Car News

Aston Martin Valkyrie Will Make 1,000 HP on V12 Alone, Spin Past 11,000 rpm

Aston Martin is trickling out more details of the upcoming Valkyrie hypercar. This time it's more about the engine. A V12 that can spin to the moon and back.

Ok, maybe not quite to the moon. But it can definitely spin to motorcycle levels. Aston has turned it up to eleven. 11,100 rpm. Eleven thousand, one hundred RPM. Take that, Honda S2000 and Mazda RX-8.

To go with that stratospheric redline is a prodigious power output. A nice even 1,000 hp. All the way up at 10,500 rpm. Peak power from the Cosworth-designed engine is 546 lb-ft of torque.

That's not the power output for the final car, though. That's just the gas portion. The car will get a battery hybrid system that will boost the total power figure even further.

The engine is a stressed member of the chassis – it's holding the back wheels to the rest of the car. But despite that, it's just 206 kg.
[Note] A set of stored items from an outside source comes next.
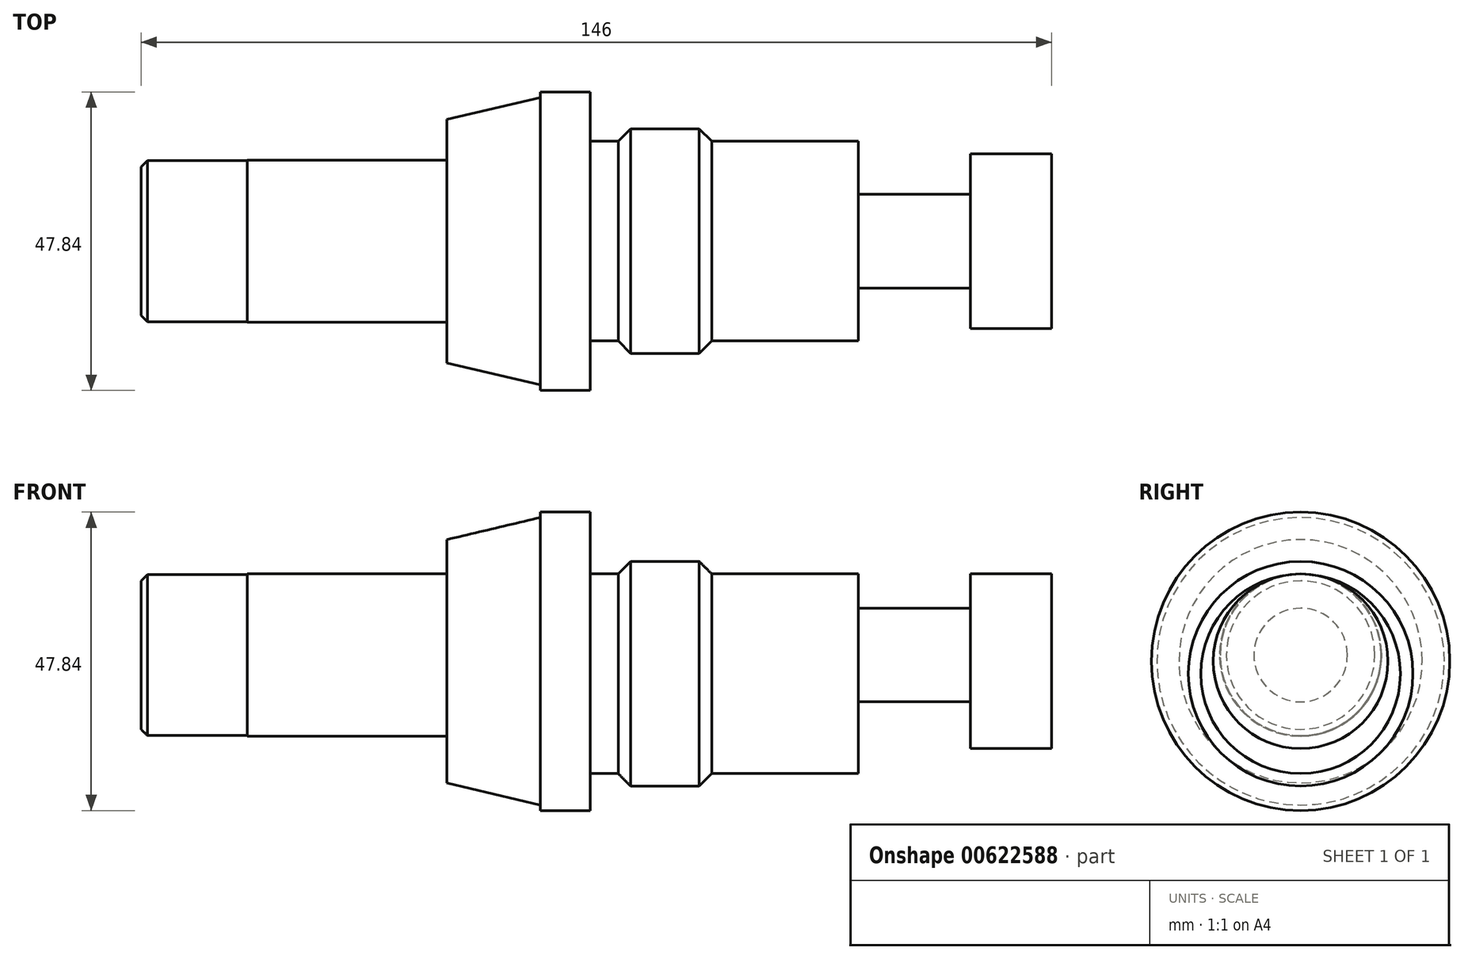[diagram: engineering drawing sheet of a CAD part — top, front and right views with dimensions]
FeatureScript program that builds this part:
annotation { "Feature Type Name" : "Feature", "Feature Type Description" : "" }
export const myFeature = defineFeature(function(context is Context, id is Id, definition is map)
    precondition{}
    {
        {
            var Q0;
            Q0=qCreatedBy(makeId("Front.planeOp"),FACE);
            var sketch = newSketch(context, id + "F0", { "sketchPlane" : qUnion([Q0])});
            skLineSegment(sketch, "E0", {"start": v(0, 0) * mm, "end": v(0, 19.5) * mm});
            skLineSegment(sketch, "E1", {"start": v(0, 19.5) * mm, "end": v(15, 23.05) * mm});
            skLineSegment(sketch, "E2", {"start": v(15, 23.05) * mm, "end": v(15, 23.92) * mm});
            skLineSegment(sketch, "E3", {"start": v(15, 23.92) * mm, "end": v(23, 23.92) * mm});
            skLineSegment(sketch, "E4", {"start": v(23, 23.92) * mm, "end": v(23, 0) * mm});
            skLineSegment(sketch, "E5", {"start": v(23, 0) * mm, "end": v(0, 0) * mm});
            skLineSegment(sketch, "E6", {"start": v(-4.06, 0) * mm, "end": v(26.23, 0) * mm, "construction": true});
            skSolve(sketch);
        }
        {
            var Q0;
            Q0=makeQuery(id+"F0.imprint","IMPRINT",FACE,{"disambiguationData":[TD([[makeQuery(id+"F0.imprint","IMPRINT",EDGE,{"derivedFrom":sQuery(id+"F0.wireOp",EDGE,"E0")}),-1.0]])]});
            var Q1;
            Q1=sQuery(id+"F0.wireOp",EDGE,"E6");
            revolve(context, id + "F1", {"entities" : qUnion([Q0]), "axis" : qUnion([Q1]), "revolveType" : RevolveType.FULL});
        }
        {
            var Q0;
            Q0=qCreatedBy(makeId("Front.planeOp"),FACE);
            var sketch = newSketch(context, id + "F2", { "sketchPlane" : qUnion([Q0])});
            skLineSegment(sketch, "E7", {"start": v(44.58, -2) * mm, "end": v(65.32, -2) * mm, "construction": true});
            skLineSegment(sketch, "E8", {"start": v(23, 14) * mm, "end": v(27, 14) * mm});
            skLineSegment(sketch, "E9", {"start": v(27, 14) * mm, "end": v(27, 16) * mm});
            skLineSegment(sketch, "E10", {"start": v(27, 16) * mm, "end": v(43, 16) * mm});
            skLineSegment(sketch, "E11", {"start": v(43, 16) * mm, "end": v(43, 14) * mm});
            skLineSegment(sketch, "E12", {"start": v(43, 14) * mm, "end": v(66, 14) * mm});
            skLineSegment(sketch, "E13", {"start": v(66, 14) * mm, "end": v(66, -2) * mm});
            skLineSegment(sketch, "E14", {"start": v(66, -2) * mm, "end": v(23, -2) * mm});
            skLineSegment(sketch, "E15", {"start": v(23, -2) * mm, "end": v(23, 14) * mm});
            skSolve(sketch);
        }
        {
            var Q0;
            Q0=makeQuery(id+"F2.imprint","IMPRINT",FACE,{"disambiguationData":[TD([[makeQuery(id+"F2.imprint","IMPRINT",EDGE,{"derivedFrom":sQuery(id+"F2.wireOp",EDGE,"E8")}),-1.0]])]});
            var Q1;
            Q1=sQuery(id+"F2.wireOp",EDGE,"E14");
            revolve(context, id + "F3", {"operationType" : NewBodyOperationType.ADD, "entities" : qUnion([Q0]), "axis" : qUnion([Q1]), "revolveType" : RevolveType.FULL});
        }
        {
            var Q0;
            Q0=makeQuery(id+"F3.opRevolve","SWEPT_EDGE",EDGE,{"disambiguationData":[OSD([sQuery(id+"F2.wireOp",EDGE,"E9"),sQuery(id+"F2.wireOp",EDGE,"E10")])]});
            var Q1;
            Q1=makeQuery(id+"F3.opRevolve","SWEPT_EDGE",EDGE,{"disambiguationData":[OSD([sQuery(id+"F2.wireOp",EDGE,"E10"),sQuery(id+"F2.wireOp",EDGE,"E11")])]});
            chamfer(context, id + "F4", {"entities" : qUnion([Q0, Q1]), "width" : 2.5 * mm, "tangentPropagation" : true});
        }
        {
            var Q0;
            Q0=makeQuery(id+"F3.opRevolve","SWEPT_FACE",FACE,{"disambiguationData":[OSD([sQuery(id+"F2.wireOp",EDGE,"E13")])]});
            var sketch = newSketch(context, id + "F5", { "sketchPlane" : qUnion([Q0])});
            skCircle(sketch, "E16", {"center": v(0, 1) * mm, "radius": 7.5 * mm});
            skSolve(sketch);
        }
        {
            var Q0;
            Q0 = qSketchRegion(id + "F5", true);
            extrude(context, id + "F6", {"entities" : qUnion([Q0]), "operationType" : NewBodyOperationType.ADD, "depth" : 18 * mm, "offsetDistance" : 25 * mm});
        }
        {
            var Q0;
            Q0=makeQuery(id+"F6.opExtrude","CAP_FACE",FACE,{"disambiguationData":[OSD([sQuery(id+"F5.wireOp",EDGE,"E16")])],"isStart":false});
            var sketch = newSketch(context, id + "F7", { "sketchPlane" : qUnion([Q0])});
            skCircle(sketch, "E17", {"center": v(0, 0) * mm, "radius": 14 * mm});
            skSolve(sketch);
        }
        {
            var Q0;
            Q0 = qSketchRegion(id + "F7", true);
            extrude(context, id + "F8", {"entities" : qUnion([Q0]), "operationType" : NewBodyOperationType.ADD, "depth" : 13 * mm, "offsetDistance" : 25 * mm});
        }
        {
            var Q0;
            Q0=makeQuery(id+"F8.opExtrude","CAP_FACE",FACE,{"disambiguationData":[OSD([sQuery(id+"F7.wireOp",EDGE,"E17")])],"isStart":false});
            cPlane(context, id + "F9", {"entities" : qUnion([Q0]), "cplaneType" : CPlaneType.OFFSET, "offset" : 146 * mm, "oppositeDirection" : true, "width" : 150 * mm, "height" : 150 * mm});
        }
        {
            var Q0;
            Q0=qCreatedBy(id+"F9.planeOp",FACE);
            cPlane(context, id + "F10", {"entities" : qUnion([Q0]), "cplaneType" : CPlaneType.OFFSET, "offset" : 17 * mm, "width" : 150 * mm, "height" : 150 * mm});
        }
        {
            var Q0;
            Q0=makeQuery(id+"F1.opRevolve","SWEPT_FACE",FACE,{"disambiguationData":[OSD([sQuery(id+"F0.wireOp",EDGE,"E0")])]});
            var sketch = newSketch(context, id + "F11", { "sketchPlane" : qUnion([Q0])});
            skCircle(sketch, "E18", {"center": v(0, 1) * mm, "radius": 13 * mm});
            skSolve(sketch);
        }
        {
            var Q0;
            Q0 = qSketchRegion(id + "F11", true);
            var Q1;
            Q1=qCreatedBy(id+"F10.planeOp",FACE);
            extrude(context, id + "F12", {"entities" : qUnion([Q0]), "operationType" : NewBodyOperationType.ADD, "endBound" : BoundingType.UP_TO_SURFACE, "depth" : 25 * mm, "endBoundEntityFace" : qUnion([Q1]), "offsetDistance" : 25 * mm});
        }
        {
            var Q0;
            Q0=makeQuery(id+"F12.opExtrude","CAP_FACE",FACE,{"disambiguationData":[OSD([sQuery(id+"F11.wireOp",EDGE,"E18")])],"isStart":false});
            var sketch = newSketch(context, id + "F13", { "sketchPlane" : qUnion([Q0])});
            skCircle(sketch, "E19", {"center": v(0, 1) * mm, "radius": 12.9 * mm});
            skSolve(sketch);
        }
        {
            var Q0;
            Q0=makeQuery(id+"F13.imprint","IMPRINT",FACE,{"disambiguationData":[TD([[makeQuery(id+"F13.imprint","IMPRINT",EDGE,{"derivedFrom":sQuery(id+"F13.wireOp",EDGE,"E19")}),1.0]])]});
            var Q1;
            Q1=qCreatedBy(id+"F9.planeOp",FACE);
            extrude(context, id + "F14", {"entities" : qUnion([Q0]), "operationType" : NewBodyOperationType.ADD, "endBound" : BoundingType.UP_TO_SURFACE, "depth" : 25 * mm, "endBoundEntityFace" : qUnion([Q1]), "offsetDistance" : 25 * mm});
        }
        {
            var Q0;
            Q0=makeQuery(id+"F14.opExtrude","CAP_EDGE",EDGE,{"disambiguationData":[OSD([sQuery(id+"F13.wireOp",EDGE,"E19")])],"isStart":false});
            chamfer(context, id + "F15", {"entities" : qUnion([Q0]), "width" : 1 * mm, "tangentPropagation" : true});
        }
    });
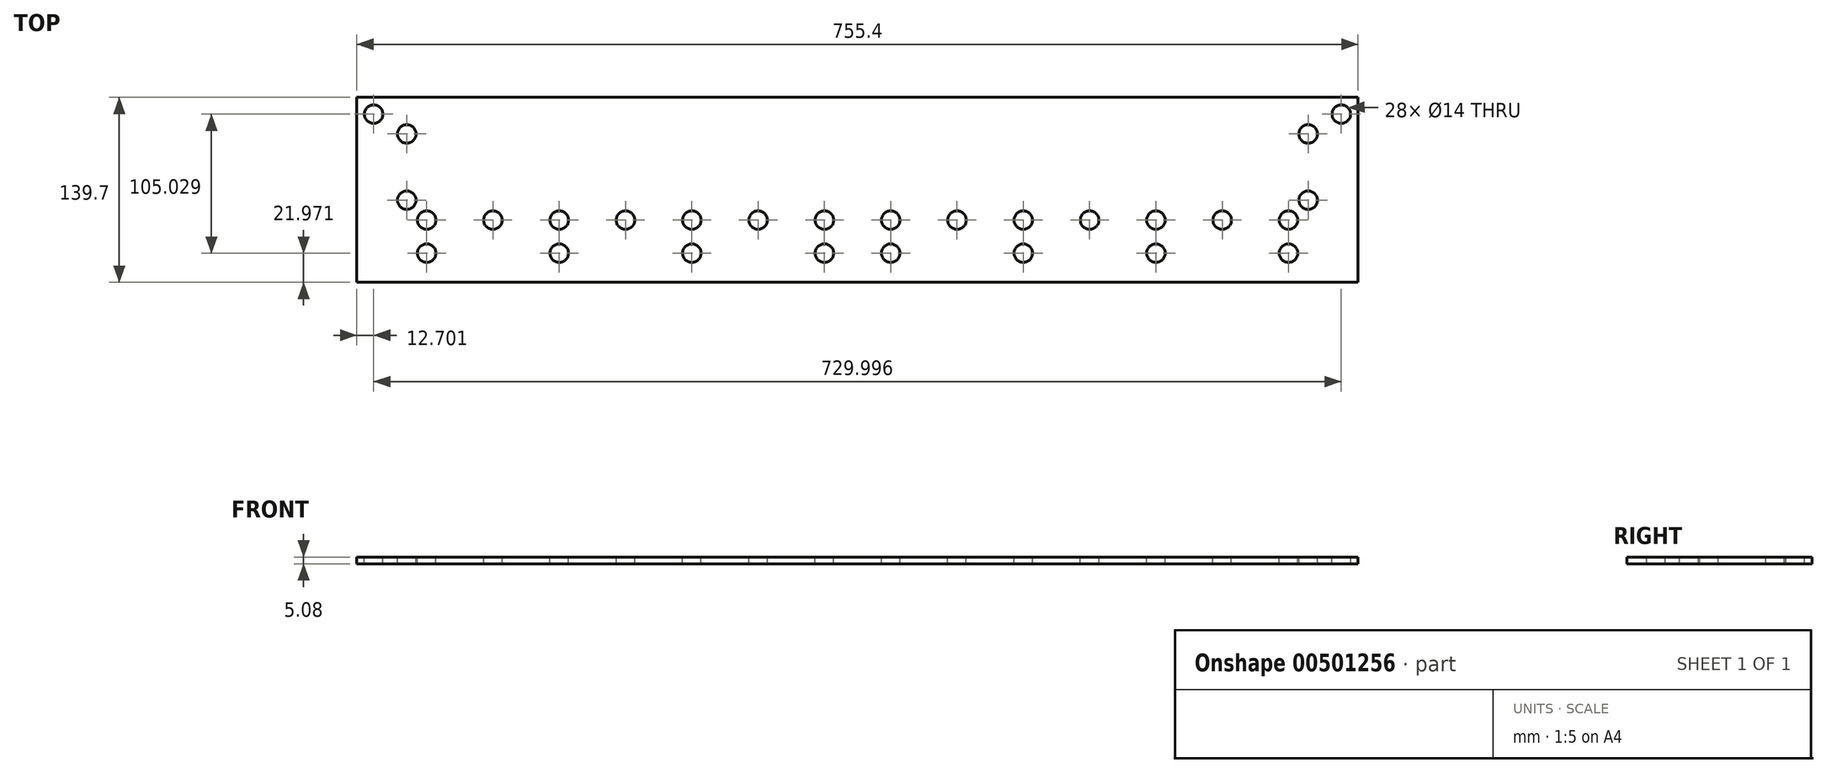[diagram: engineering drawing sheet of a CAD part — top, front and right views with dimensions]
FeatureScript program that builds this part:
annotation { "Feature Type Name" : "Feature", "Feature Type Description" : "" }
export const myFeature = defineFeature(function(context is Context, id is Id, definition is map)
    precondition{}
    {
        {
            var Q0;
            Q0=qCreatedBy(makeId("Top.planeOp"),FACE);
            var sketch = newSketch(context, id + "F0", { "sketchPlane" : qUnion([Q0])});
            skLineSegment(sketch, "E0.bottom", {"start": v(1.3, 0) * mm, "end": v(756.69, 0) * mm});
            skLineSegment(sketch, "E0.top", {"start": v(1.3, 139.7) * mm, "end": v(756.69, 139.7) * mm});
            skLineSegment(sketch, "E0.left", {"start": v(1.3, 0) * mm, "end": v(1.3, 139.7) * mm});
            skLineSegment(sketch, "E0.right", {"start": v(756.69, 0) * mm, "end": v(756.69, 139.7) * mm});
            skSolve(sketch);
        }
        {
            var Q0;
            Q0 = qSketchRegion(id + "F0", true);
            extrude(context, id + "F1", {"entities" : qUnion([Q0]), "depth" : 5.08 * mm, "offsetDistance" : 25.4 * mm});
        }
        {
            var Q0;
            Q0=makeQuery(id+"F1.opExtrude","CAP_FACE",FACE,{"disambiguationData":[OSD([sQuery(id+"F0.wireOp",EDGE,"E0.bottom"),sQuery(id+"F0.wireOp",EDGE,"E0.top"),sQuery(id+"F0.wireOp",EDGE,"E0.left"),sQuery(id+"F0.wireOp",EDGE,"E0.right")])],"isStart":false});
            var sketch = newSketch(context, id + "F2", { "sketchPlane" : qUnion([Q0])});
            skLineSegment(sketch, "E1", {"start": v(1.3, 139.7) * mm, "end": v(14, 139.7) * mm});
            skLineSegment(sketch, "E2", {"start": v(14, 139.7) * mm, "end": v(14, 127) * mm});
            skCircle(sketch, "E3", {"center": v(14, 127) * mm, "radius": 3.94 * mm});
            skLineSegment(sketch, "E4", {"start": v(14, 127) * mm, "end": v(38.98, 127) * mm});
            skLineSegment(sketch, "E5", {"start": v(38.98, 127) * mm, "end": v(38.98, 111.99) * mm});
            skCircle(sketch, "E6", {"center": v(38.98, 111.99) * mm, "radius": 3.94 * mm});
            skLineSegment(sketch, "E7", {"start": v(38.98, 111.99) * mm, "end": v(38.98, 61.98) * mm});
            skCircle(sketch, "E8", {"center": v(38.98, 61.98) * mm, "radius": 3.94 * mm});
            skLineSegment(sketch, "E9", {"start": v(38.98, 61.98) * mm, "end": v(54, 61.98) * mm});
            skLineSegment(sketch, "E10", {"start": v(54, 61.98) * mm, "end": v(54, 46.96) * mm});
            skCircle(sketch, "E11", {"center": v(54, 46.96) * mm, "radius": 3.94 * mm});
            skLineSegment(sketch, "E12", {"start": v(54, 46.96) * mm, "end": v(54, 21.97) * mm});
            skCircle(sketch, "E13", {"center": v(54, 21.97) * mm, "radius": 3.94 * mm});
            skLineSegment(sketch, "E14", {"start": v(378.99, 139.7) * mm, "end": v(378.99, 187.38) * mm});
            skCircle(sketch, "E15.1.0.0", {"center": v(104, 46.96) * mm, "radius": 3.94 * mm});
            skCircle(sketch, "E15.2.0.0", {"center": v(154.02, 46.96) * mm, "radius": 3.94 * mm});
            skCircle(sketch, "E15.3.0.0", {"center": v(204.03, 46.96) * mm, "radius": 3.94 * mm});
            skCircle(sketch, "E15.4.0.0", {"center": v(254.05, 46.96) * mm, "radius": 3.94 * mm});
            skCircle(sketch, "E15.5.0.0", {"center": v(304.06, 46.96) * mm, "radius": 3.94 * mm});
            skCircle(sketch, "E15.6.0.0", {"center": v(354.07, 46.96) * mm, "radius": 3.94 * mm});
            skLineSegment(sketch, "E15.direction1", {"start": v(54, 46.96) * mm, "end": v(104, 46.96) * mm, "construction": true});
            skCircle(sketch, "E16.0.7.0", {"center": v(404.08, 46.96) * mm, "radius": 3.94 * mm});
            skCircle(sketch, "E16.0.8.0", {"center": v(454.1, 46.96) * mm, "radius": 3.94 * mm});
            skCircle(sketch, "E16.0.9.0", {"center": v(504.1, 46.96) * mm, "radius": 3.94 * mm});
            skCircle(sketch, "E16.0.10.0", {"center": v(554.12, 46.96) * mm, "radius": 3.94 * mm});
            skCircle(sketch, "E16.0.11.0", {"center": v(604.13, 46.96) * mm, "radius": 3.94 * mm});
            skCircle(sketch, "E16.0.12.0", {"center": v(654.15, 46.96) * mm, "radius": 3.94 * mm});
            skCircle(sketch, "E16.0.13.0", {"center": v(704.16, 46.96) * mm, "radius": 3.94 * mm});
            skCircle(sketch, "E17.1.0.0", {"center": v(154.02, 21.97) * mm, "radius": 3.94 * mm});
            skCircle(sketch, "E17.2.0.0", {"center": v(254.05, 21.97) * mm, "radius": 3.94 * mm});
            skCircle(sketch, "E17.3.0.0", {"center": v(354.07, 21.97) * mm, "radius": 3.94 * mm});
            skLineSegment(sketch, "E17.direction1", {"start": v(54, 21.97) * mm, "end": v(154.02, 21.97) * mm, "construction": true});
            skCircle(sketch, "E18.MirrorC", {"center": v(743.99, 127) * mm, "radius": 3.94 * mm});
            skCircle(sketch, "E19.MirrorC", {"center": v(719, 111.99) * mm, "radius": 3.94 * mm});
            skCircle(sketch, "E20.MirrorC", {"center": v(719, 61.98) * mm, "radius": 3.94 * mm});
            skLineSegment(sketch, "E21", {"start": v(354.07, 21.97) * mm, "end": v(404.08, 21.97) * mm});
            skCircle(sketch, "E22", {"center": v(404.08, 21.97) * mm, "radius": 3.94 * mm});
            skCircle(sketch, "E23.1.0.0", {"center": v(504.1, 21.97) * mm, "radius": 3.94 * mm});
            skCircle(sketch, "E23.2.0.0", {"center": v(604.13, 21.97) * mm, "radius": 3.94 * mm});
            skCircle(sketch, "E23.3.0.0", {"center": v(704.16, 21.97) * mm, "radius": 3.94 * mm});
            skLineSegment(sketch, "E23.direction1", {"start": v(404.08, 21.97) * mm, "end": v(504.1, 21.97) * mm, "construction": true});
            skSolve(sketch);
        }
        {
            var Q0;
            Q0=sQuery(id+"F2.wireOp",VERTEX,"E3.center");
            var Q1;
            Q1=sQuery(id+"F2.wireOp",VERTEX,"E7.start");
            var Q2;
            Q2=sQuery(id+"F2.wireOp",VERTEX,"E9.start");
            var Q3;
            Q3=sQuery(id+"F2.wireOp",VERTEX,"E11.center");
            var Q4;
            Q4=sQuery(id+"F2.wireOp",VERTEX,"E17.direction1.start");
            var Q5;
            Q5=sQuery(id+"F2.wireOp",VERTEX,"E15.direction1.end");
            var Q6;
            Q6=sQuery(id+"F2.wireOp",VERTEX,"E17.1.0.0.center");
            var Q7;
            Q7=sQuery(id+"F2.wireOp",VERTEX,"E15.2.0.0.center");
            var Q8;
            Q8=sQuery(id+"F2.wireOp",VERTEX,"E15.3.0.0.center");
            var Q9;
            Q9=sQuery(id+"F2.wireOp",VERTEX,"E17.2.0.0.center");
            var Q10;
            Q10=sQuery(id+"F2.wireOp",VERTEX,"E15.4.0.0.center");
            var Q11;
            Q11=sQuery(id+"F2.wireOp",VERTEX,"E15.5.0.0.center");
            var Q12;
            Q12=sQuery(id+"F2.wireOp",VERTEX,"E15.6.0.0.center");
            var Q13;
            Q13=sQuery(id+"F2.wireOp",VERTEX,"E21.start");
            var Q14;
            Q14=sQuery(id+"F2.wireOp",VERTEX,"E22.center");
            var Q15;
            Q15=sQuery(id+"F2.wireOp",VERTEX,"E16.0.7.0.center");
            var Q16;
            Q16=sQuery(id+"F2.wireOp",VERTEX,"E16.0.8.0.center");
            var Q17;
            Q17=sQuery(id+"F2.wireOp",VERTEX,"E23.1.0.0.center");
            var Q18;
            Q18=sQuery(id+"F2.wireOp",VERTEX,"E16.0.9.0.center");
            var Q19;
            Q19=sQuery(id+"F2.wireOp",VERTEX,"E16.0.10.0.center");
            var Q20;
            Q20=sQuery(id+"F2.wireOp",VERTEX,"E16.0.11.0.center");
            var Q21;
            Q21=sQuery(id+"F2.wireOp",VERTEX,"E23.2.0.0.center");
            var Q22;
            Q22=sQuery(id+"F2.wireOp",VERTEX,"E18.MirrorC.center");
            var Q23;
            Q23=sQuery(id+"F2.wireOp",VERTEX,"E19.MirrorC.center");
            var Q24;
            Q24=sQuery(id+"F2.wireOp",VERTEX,"E20.MirrorC.center");
            var Q25;
            Q25=sQuery(id+"F2.wireOp",VERTEX,"E16.0.13.0.center");
            var Q26;
            Q26=sQuery(id+"F2.wireOp",VERTEX,"E23.3.0.0.center");
            var Q27;
            Q27=sQuery(id+"F2.wireOp",VERTEX,"E16.0.12.0.center");
            var Q28;
            Q28=makeQuery(id+"F1.opExtrude","SWEPT_BODY",BODY,{"disambiguationData":[OSD([sQuery(id+"F0.wireOp",EDGE,"E0.bottom"),sQuery(id+"F0.wireOp",EDGE,"E0.top"),sQuery(id+"F0.wireOp",EDGE,"E0.left"),sQuery(id+"F0.wireOp",EDGE,"E0.right")])]});
            hole(context, id + "F3", {"style" : HoleStyle.C_BORE, "endStyle" : HoleEndStyle.THROUGH, "holeDiameter" : 8.5 * mm, "cBoreDiameter" : 14 * mm, "cBoreDepth" : 8.5 * mm, "isTappedThrough" : true, "tappedDepth" : 12.7 * mm, "tapClearance" : 3, "locations" : qUnion([Q0, Q1, Q2, Q3, Q4, Q5, Q6, Q7, Q8, Q9, Q10, Q11, Q12, Q13, Q14, Q15, Q16, Q17, Q18, Q19, Q20, Q21, Q22, Q23, Q24, Q25, Q26, Q27]), "scope" : qUnion([Q28])});
        }
    });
How did Cosworth manage that? It's the details. Like titanium rods and pistons. And take a look at the crankshaft. It starts out as a solid steel bar. It's then heat-treated, ground, and machined multiple times. The whole process eats away 80 percent of the original bar and takes six months. But produces a crank half the weight of the one that goes into the One-77's V12.

Aston says it evokes the Formula 1 engines of the 1990s, but adds two decades of engineering. We can't wait to hear it.